Lawyers for the Nation argue that according to Winters v. United States (1908), Indian reservations have rights to enough water to create a viable, permanent homeland for the tribes, and that this right was denied the Navajos, when, in the Arizona v. California case, the government refused to present their water needs. Secondly, the Nation argues that it isn’t asking for an allotment of Colorado River water but for an assessment of the reservation’s water needs, which the government has already done for the other tribes whose reservations abut the river. Thirdly, treaties between the Nation and the United States in 1849 and 1868 clearly establish an actionable trust relationship, and under Section 702 of the federal Administration Procedures Act, the federal government’s sovereign immunity is waived when a petitioner seeks review of an agency action and/or wrong doing.
The heritage of bad faith legal opinions is another elephantine aspect of this case. That bad faith has spawned legal “issues” that look like those drunken monks crawling over the body of the elephant in the print above. Those justices that are listening to the power and money in the Western states rather than to justice will elevate the importance of all those opinions in their attempt to blot out the simple reality that the promise of a homeland without adequate water (Winters) is not a good faith promise and must be redressed. 
This case involves several conflicting forces: global warming; pressure in Congress to reopen uranium mines on the Colorado Plateau that will increase the danger of contamination of aquifers; the always conflictual water rights to the Colorado, collectively called “the Law of the River.” Finally, this case will reverberate throughout the whole body of laws pertaining to property rights of American Indians, in particular water rights.  

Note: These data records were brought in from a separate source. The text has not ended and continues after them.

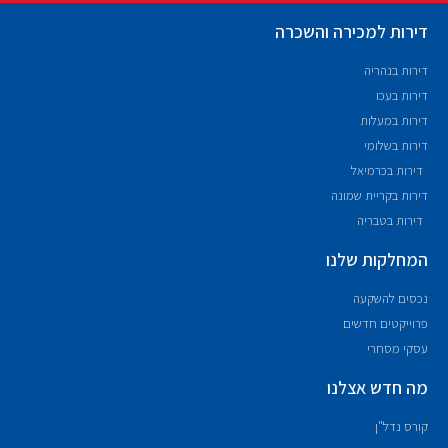
דירות למכירה והשכרה
דירות בנהריה
דירות בעכו
דירות במעלות
דירות בשלומי
דירות בכרמיאל
דירות בקריית שמונה
דירות בטבריה
המחלקות שלנו
נכסים להשקעה
פרוייקטים חדשים
עסקי מסחרי
מה חדש אצלנו
קורס נדל"ן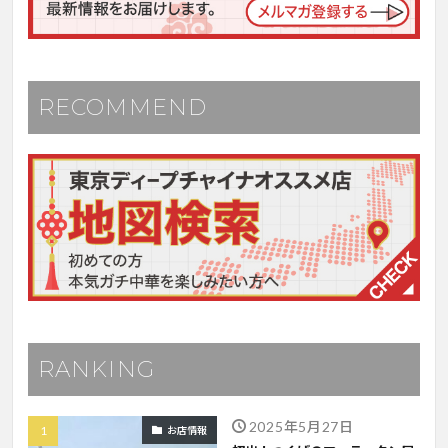
RECOMMEND
RANKING
2025年5月27日
お店情報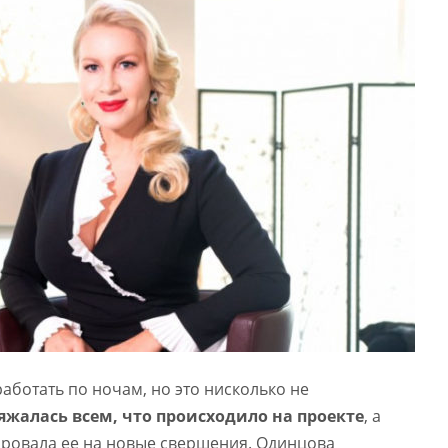
аботать по ночам, но это нисколько не
яжалась всем, что происходило на проекте
, а
ировала ее на новые свершения. Одинцова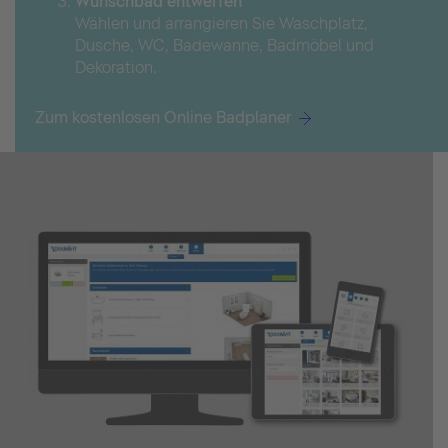
Wunschbad entwerfen
Wählen und arrangieren Sie Waschplatz,
Dusche, WC, Badewanne, Badmöbel und
Dekoration.
Zum kostenlosen Online Badplaner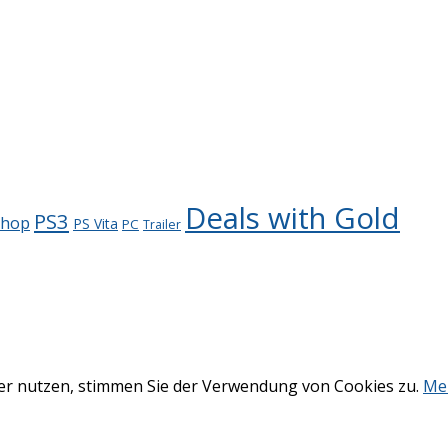
Deals with Gold
PS3
Shop
PS Vita
PC
Trailer
ter nutzen, stimmen Sie der Verwendung von Cookies zu.
Me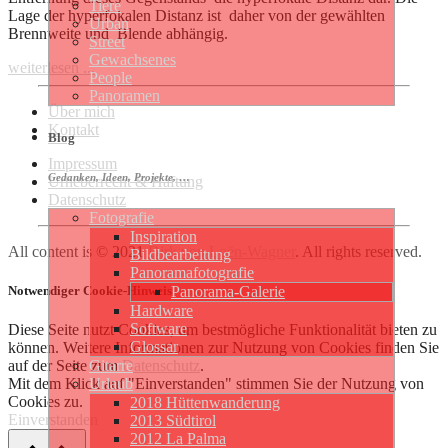
Tiere
Lage der hyperfokalen Distanz ist daher von der gewählten
Urban
Brennweite und Blende abhängig.
Street
Gewachsenes
weiterlesen ...
People
Panoramen
Über mich
Kontakt
Blog
Impressum
Gedanken, Ideen, Projekte, …
Urheberrecht & Haftung
Datenschutz
Fotografie
Inspiration
All content is © 2021
Dirk von Loën-Wagner
. All rights reserved.
Bildbearbeitung
Panoramafotografie
Notwendiger Cookie-Hinweis
Panorama-Galerie
Hardware
Software
Diese Seite nutzt Cookies, um bestmögliche Funktionalität bieten zu
Glossar
können. Weitere Informationen zur Nutzung von Cookies finden Sie
auf der Seite zum
Datenschutz
.
Gitarre
Mit dem Klick auf "Einverstanden" stimmen Sie der Nutzung von
Urlaub
Cookies zu.
2018 Hüttenwanderung
Einverstanden
2013 Südtirol
2012 La Palma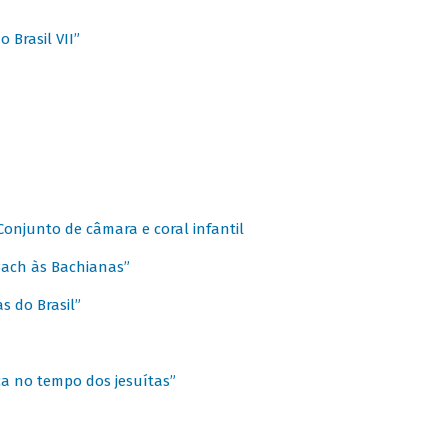
 Brasil VII”
 Conjunto de câmara e coral infantil
 Bach às Bachianas”
s do Brasil”
ca no tempo dos jesuítas”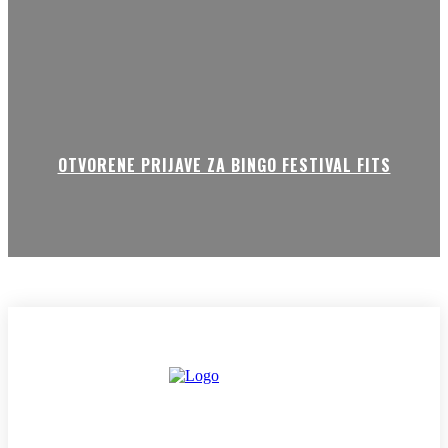
OTVORENE PRIJAVE ZA BINGO FESTIVAL FITS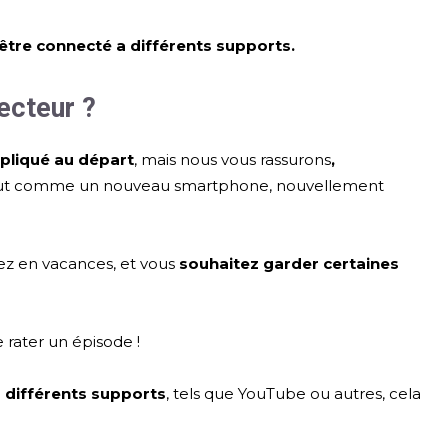
être connecté a différents supports.
ecteur ?
pliqué au départ
, mais nous vous rassurons
,
out comme un nouveau smartphone, nouvellement
tez en vacances, et vous
souhaitez garder certaines
 rater un épisode !
à différents supports
, tels que YouTube ou autres, cela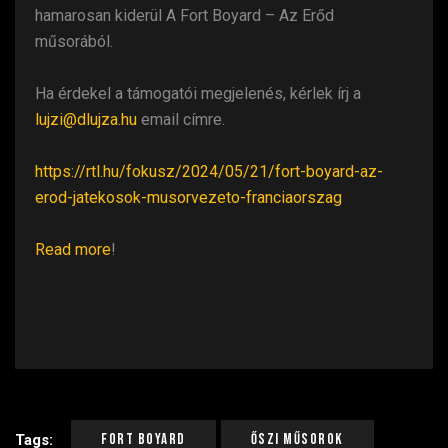
hamarosan kiderül A Fort Boyard – Az Erőd
műsorából.
Ha érdekel a támogatói megjelenés, kérlek írj a
lujzi@dlujza.hu
email címre.
https://rtl.hu/fokusz/2024/05/21/fort-boyard-az-
erod-jatekosok-musorvezeto-franciaorszag
Read more
!
Fort Boyard
Őszi Műsorok
Tags: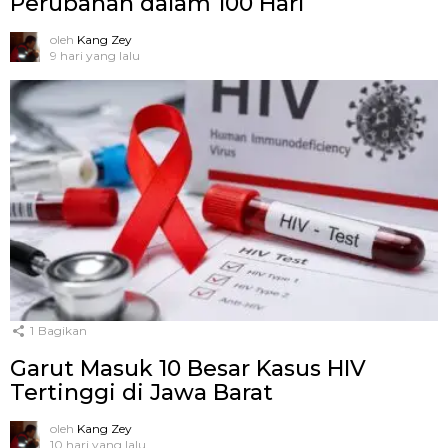
Perubahan dalam 100 Hari
oleh
Kang Zey
9 hari yang lalu
1
Bagikan
Garut Masuk 10 Besar Kasus HIV
Tertinggi di Jawa Barat
oleh
Kang Zey
10 hari yang lalu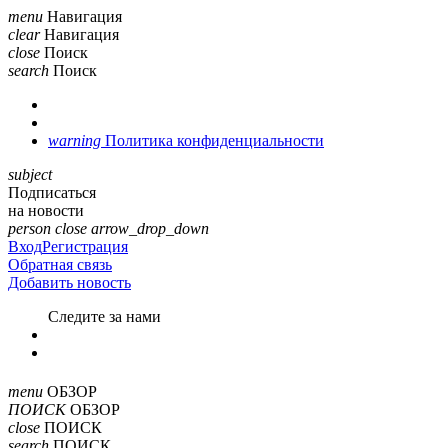
menu
Навигация
clear
Навигация
close
Поиск
search
Поиск
warning
Политика конфиденциальности
subject
Подписаться
на новости
person
close
arrow_drop_down
Вход
Регистрация
Обратная связь
Добавить новость
Cледите за нами
menu
ОБЗОР
ПОИСК
ОБЗОР
close
ПОИСК
search
ПОИСК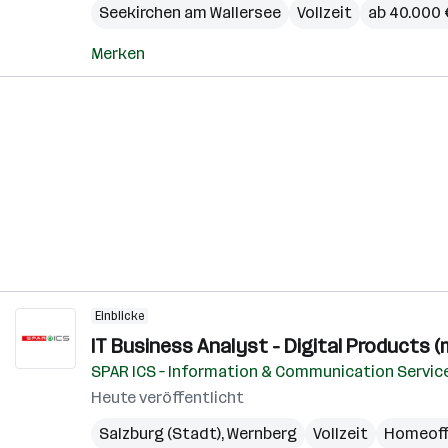
Seekirchen am Wallersee
Vollzeit
ab 40.000 €
Merken
Einblicke
IT Business Analyst - Digital Products (
SPAR ICS – Information & Communication Servic
Heute veröffentlicht
Salzburg (Stadt)
,
Wernberg
Vollzeit
Homeoff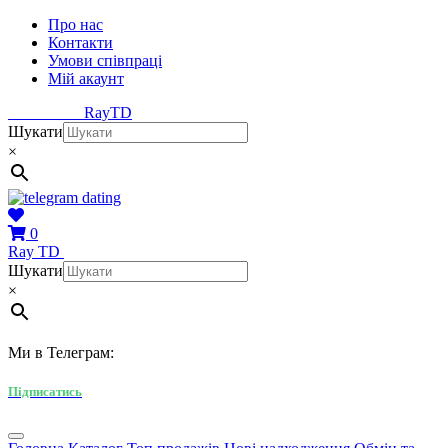
Про нас
Контакти
Умови співпраці
Мій акаунт
Ray
TD
Шукати
×
0
Ray
TD
Шукати
×
Ми в Телеграм:
Підписатись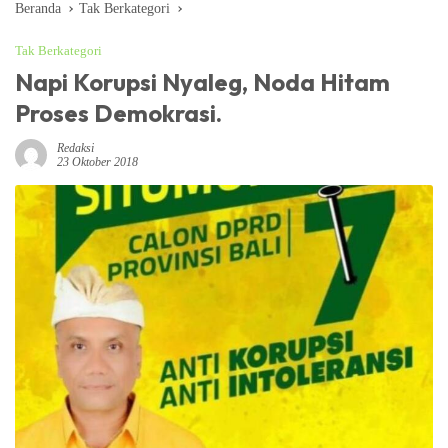
Beranda
Tak Berkategori
Tak Berkategori
Napi Korupsi Nyaleg, Noda Hitam
Proses Demokrasi.
Redaksi
23 Oktober 2018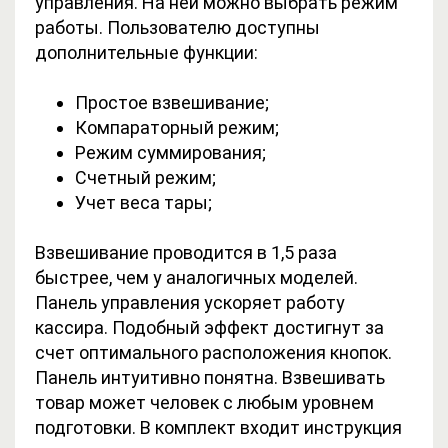
управления. На ней можно выбрать режим
работы. Пользователю доступны
дополнительные функции:
Простое взвешивание;
Компараторный режим;
Режим суммирования;
Счетный режим;
Учет веса тары;
Взвешивание проводится в 1,5 раза
быстрее, чем у аналогичных моделей.
Панель управления ускоряет работу
кассира. Подобный эффект достигнут за
счет оптимального расположения кнопок.
Панель интуитивно понятна. Взвешивать
товар может человек с любым уровнем
подготовки. В комплект входит инструкция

It’s worth remembering that 60 years ago the government was pushing a program to relocate as many Indians as possible off their reservations, a program that resulted in the formation of the American Indian Movement, the occupation of Alcatraz, and the hostilities on the Lakota reservations in South Dakota. 
If the federal government chooses to assert its authority as water master of the Lower Basin of the Colorado River, it has flexibility despite the demands and political pressure of the three states and their phalanx of erudite water lawyers. “The Law of the River,” laid down in 1922 to the tremendous advantage of California was not written on stone tablets by St. Herbert Hoover and discovered on the outskirts of Yuma; it might appear unacceptably irrational and unjust to enough justices of the Supreme Court in 2023 for a decision to enjoin the federal government to assess the water needs of even just the western portion of the Navajo Nation. There don’t seem to be a lot of people in the legal press, however, betting that the elephant in the room will finally be invited for a drink. Precedents from the heritage of bad faith decisions provide more than adequate refuge for moral cowardice.